As for the previous work that ACE did in Montauk, which the agency appears to be reviewing for possible emergency repairs, that involved installing an about mile-long stretch of heavy duty sandbags known as geotubes that stand about 16 feet high. That work was completed in 2016. It was unclear at press time if such an emergency repair would be needed if another project is already underway on the beach near downtown Montauk.
Environmentalists have questioned whether the beach renourishment work is a wise use of taxpayer funds given the increased pace of strong storms and sea-level rise resulting from climate change. Among the critics are Kevin McAllister of the Sag Harbor-based nonprofit Defend H2O, who pointed out that the Fire Island leg of the FIMP project has also seen sand wash out to sea.

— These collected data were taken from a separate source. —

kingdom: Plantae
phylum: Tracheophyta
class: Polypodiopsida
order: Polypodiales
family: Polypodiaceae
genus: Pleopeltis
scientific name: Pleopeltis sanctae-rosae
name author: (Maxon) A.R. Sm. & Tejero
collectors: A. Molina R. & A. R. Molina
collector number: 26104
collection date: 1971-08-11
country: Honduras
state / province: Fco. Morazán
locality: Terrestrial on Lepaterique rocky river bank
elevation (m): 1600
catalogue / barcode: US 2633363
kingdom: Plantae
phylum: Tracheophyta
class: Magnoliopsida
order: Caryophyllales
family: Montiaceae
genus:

Beach renourishment projects also run afoul a decades-old state law mandating strategic retreat from coastal erosion by, for example, fortifying urban areas such as lower Manhattan, but not endlessly pumping millions of dollars worth of sand onto the beach that gets washed away in an ensuing storm, critics say.
“With every coastal community up and down the Eastern Seaboard experiencing sea-level rise, federal sand dollars are in high demand and short supply,” McAllister said. “See the future, adapt to moving back.”